# [PASSAGE]
One’s feeling of inner dismay and horror cries out, “What can I do?” The recent exhibition at the American Museum of Natural History, “Can Man Survive,” highlighted all the dangers to the environment against a blare of recorded voices. “You can’t fight the system,” “This is a free country,” “There isn’t anything I can do about it,” etc… and as people left the exhibit they were brought face to face with a mirror. “This is the only person who can do anything about it.”

People Who Are Doing Something

Government departments, research organizations of some industries (T.V.A.), The Wilderness Society, World Wildlife Federation, National Wildlife, Sierra Club, State Reclamation Services, Planned Parenthood, The Environmental Defense Fund (fighting legal cases), and on and on down to local groups like the Save the Land and People groups in Knott County.

Teachers, 4H Clubs, Scouts, some county agents (though often the guidelines handed out to them are based on insufficient knowledge and study in the use of pesticides). Individuals who own forest land they are trying to care for, who refuse right-of-way to strip-mines to keep the environment clean.

# [RAW DATA]
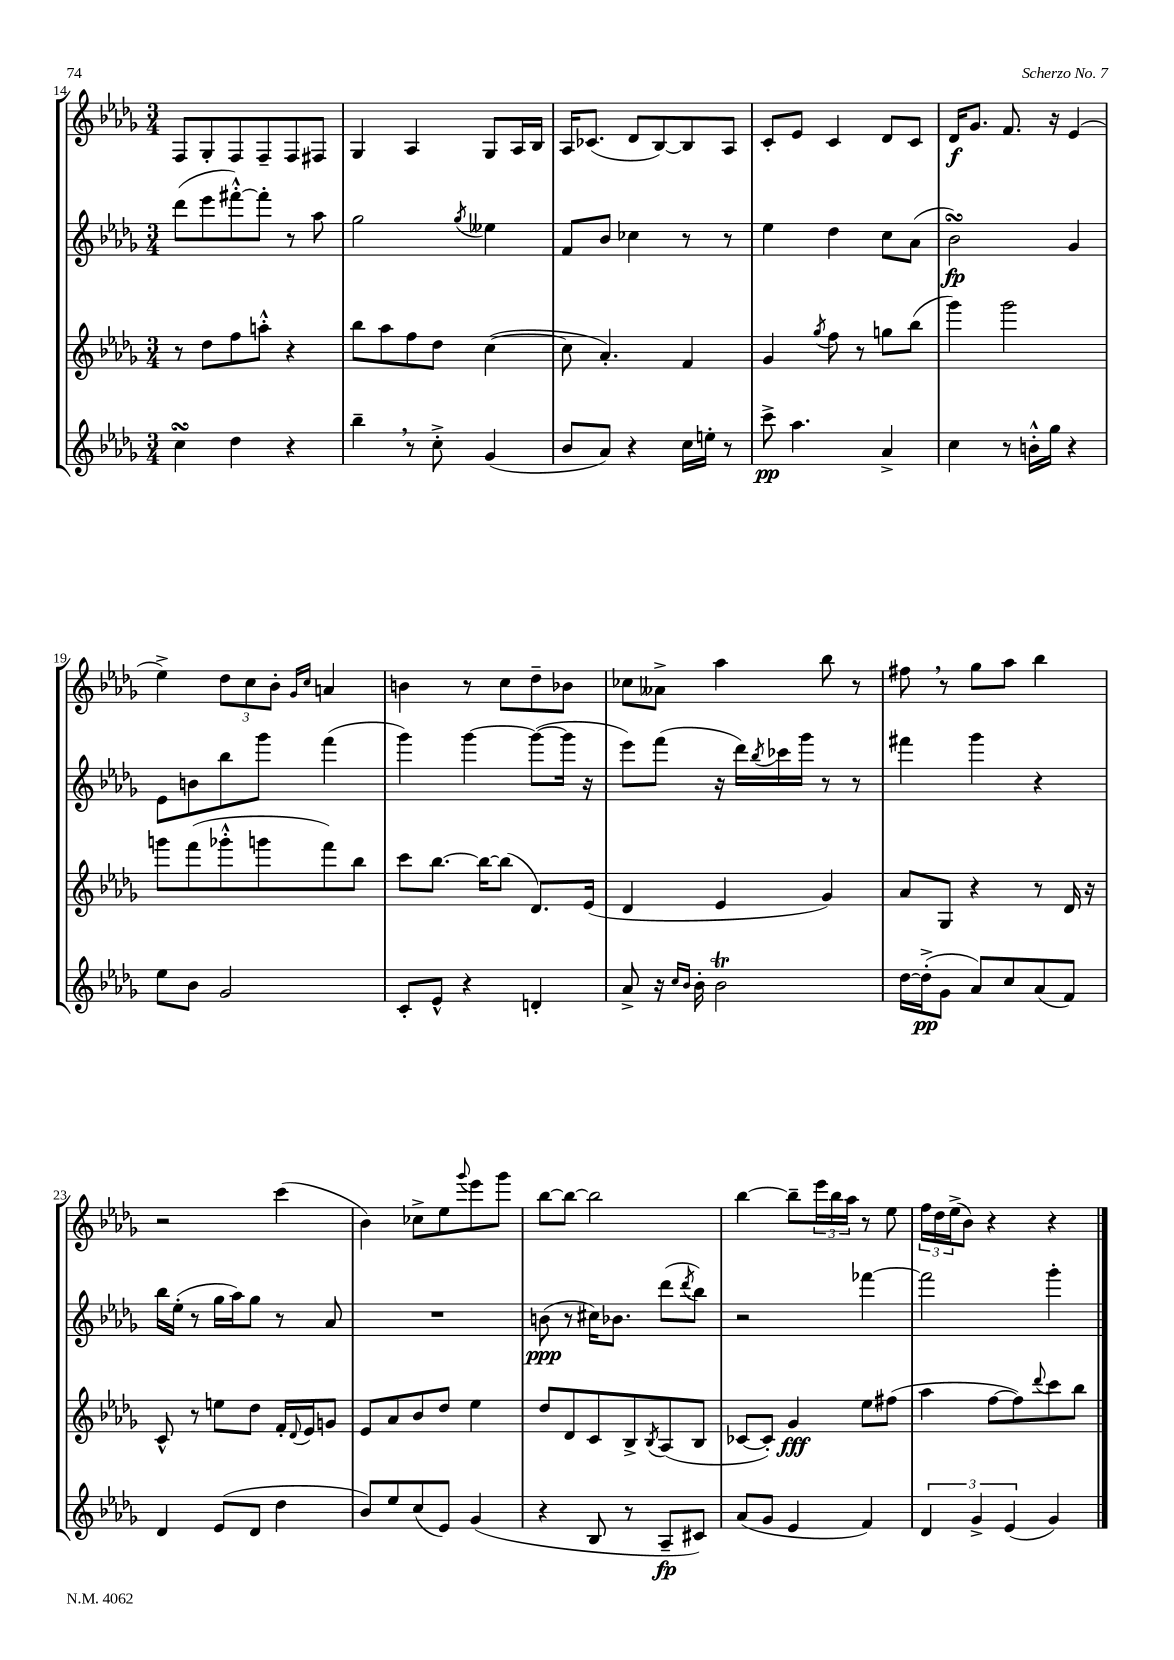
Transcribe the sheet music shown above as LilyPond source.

<<
\new StaffGroup <<
\new Staff = "s0" {
    \clef treble \key des \major \numericTimeSignature \time 3/4
    f8 ges8-. f8 f8-- f8 fis8 |
    ges4 aes4 ges8 aes16 bes16 |
    aes16 ces'8.( des'8 bes8~) bes8 aes8 |
    c'8-. ees'8 c'4 des'8 c'8 |
    des'16\f ges'8. f'8. r16 ees'4( |
    ees''4->) \tuplet 3/2 { des''8 c''8 bes'8-. } \grace { ges'16 c''16 } a'4 |
    b'4 r8 c''8 des''8-- bes'8 |
    ces''8 aeses'8-> aes''4 bes''8 r8 |
    fis''8 \breathe r8 ges''8 aes''8 bes''4 |
    r2 c'''4( |
    bes'4) ces''8-> ees''8 \appoggiatura { ges'''8 } ees'''8 ges'''8 |
    bes''8~ bes''8~ bes''2 |
    bes''4~ bes''8-- \tuplet 3/2 { ees'''16 bes''16 aes''16 } r8 ees''8 |
    \tuplet 3/2 { f''16 des''16 ees''16->( } bes'8) r4 r4 \bar "|." |
}
\new Staff = "s1" {
    \clef treble \key des \major \numericTimeSignature \time 3/4
    des'''8( ees'''8 fis'''8~-.-^) fis'''8-. r8 aes''8 |
    ges''2 \acciaccatura { ges''8 } eeses''4 |
    f'8 bes'8 ces''4 r8 r8 |
    ees''4 des''4 c''8 aes'8( |
    bes'2\turn\fp) ges'4 |
    ees'8 b'8 bes''8 ges'''8 f'''4( |
    ges'''4) ges'''4~ ges'''8~( ges'''16 r16 |
    ees'''8) f'''8( r16 des'''16) \acciaccatura { bes''8 } ces'''16 ges'''16 r8 r8 |
    fis'''4 ges'''4 r4 |
    bes''16 ees''16-.( r8 ges''16 aes''16) ges''8 r8 aes'8 |
    R2. |
    b'8\ppp( r8 cis''16) bes'8. des'''8( \acciaccatura { des'''8 } bes''8) |
    r2 fes'''4~ |
    fes'''2 ges'''4-. \bar "|." |
}
\new Staff = "s2" {
    \clef treble \key des \major \numericTimeSignature \time 3/4
    r8 des''8 f''8 a''8-.-^ r4 |
    bes''8 aes''8 f''8 des''8 c''4~( |
    c''8 aes'4.-.) f'4 |
    ges'4 \acciaccatura { ges''8 } f''8 r8 g''8 bes''8( |
    ges'''4) ges'''2 |
    g'''8 f'''8( ges'''8-.-^ g'''8 f'''8) bes''8 |
    c'''8 bes''8.~ bes''16~ bes''8( des'8.) ees'16( |
    des'4 ees'4 ges'4) |
    aes'8 ges8 r4 r8 des'16 r16 |
    c'8-^ r8 e''8 des''8 f'16-. \appoggiatura { des'8 } ees'16 g'8 |
    ees'8 aes'8 bes'8 des''8 ees''4 |
    des''8 des'8 c'8 bes8-> \acciaccatura { bes8 } aes8( bes8 |
    ces'8~ ces'8-.) ges'4\fff ees''8 fis''8( |
    aes''4 f''8~ f''8) \appoggiatura { des'''8 } c'''8 bes''8 \bar "|." |
}
\new Staff = "s3" {
    \clef treble \key des \major \numericTimeSignature \time 3/4
    c''4\turn des''4 r4 |
    bes''4-- \breathe r8 c''8-.-> ges'4( |
    bes'8 aes'8) r4 c''16 e''16-. r8 |
    c'''8->\pp aes''4. aes'4-> |
    c''4 r8 b'16-.-^ ges''16 r4 |
    ees''8 bes'8 ges'2 |
    c'8-. ees'8-^ r4 d'4-. |
    aes'8-> r16 \grace { c''16 bes'16 } bes'16-. bes'2\trill |
    des''16~ des''16-.->\pp( ges'8 aes'8) c''8 aes'8( f'8) |
    des'4 ees'8( des'8 des''4 |
    bes'8) ees''8 c''8( ees'8) ges'4( |
    r4 bes8 r8 aes8--\fp cis'8) |
    aes'8( ges'8 ees'4 f'4) |
    \tuplet 3/2 { des'4 ges'4-> ees'4( } ges'4) \bar "|." |
}
>>
>>
\layout { \context { \Score currentBarNumber = #14 } }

# [TASKS TO CARRY OUT]
1/ List the recorded voices that the passage on environmental dangers quotes from the museum exhibition, not counting the line shown at the mirror.
2/ Write a continuation of the passage on environmental dangers, starting right after its final sentence and keeping its tone.

# [ANSWERS FOR THIS EXERCISE]
1/
- "You can't fight the system"
- "This is a free country"
- "There isn't anything I can do about it"

2/
On all these levels something is being done. 

The Kentucky Association of Soil and Water Conservation Districts recently made the following recommendations:

“They voted to ask the 1970 legislature for $50,000 to develop a curriculum on conservation education for the state’s public schools and asked the University of Kentucky to give high priority to the development of a natural resources school to include forestry, wildlife, and recreation divisions.” (Quoted from the Courier Journal, Oct. 1969) 

Some states, e,g., Connecticut and California, as far back as 1952 at least, have curriculum units on the conservation of national resources.


Audubon Magazine had an article on a program at Ann Arbor where curriculum on conservation was being developed from kindergarten through high school and there was a nature preserve with a resident naturalist teacher where pupils from all schools could go and learn to appreciate and understand the natural environment.

This is a long preamble, but I want to emphasize that this in not finding a way to utilize something, with the “something” having the priority and the need being tailored to fit it, but the need is paramount, and if Pine Mountain wants to do anything about it it will be a case of its biting off as much as it feels able to chew with any hope of adequacy.

This is not a need which is going to be eliminated in a couple of years leaving us looking around for what to do next.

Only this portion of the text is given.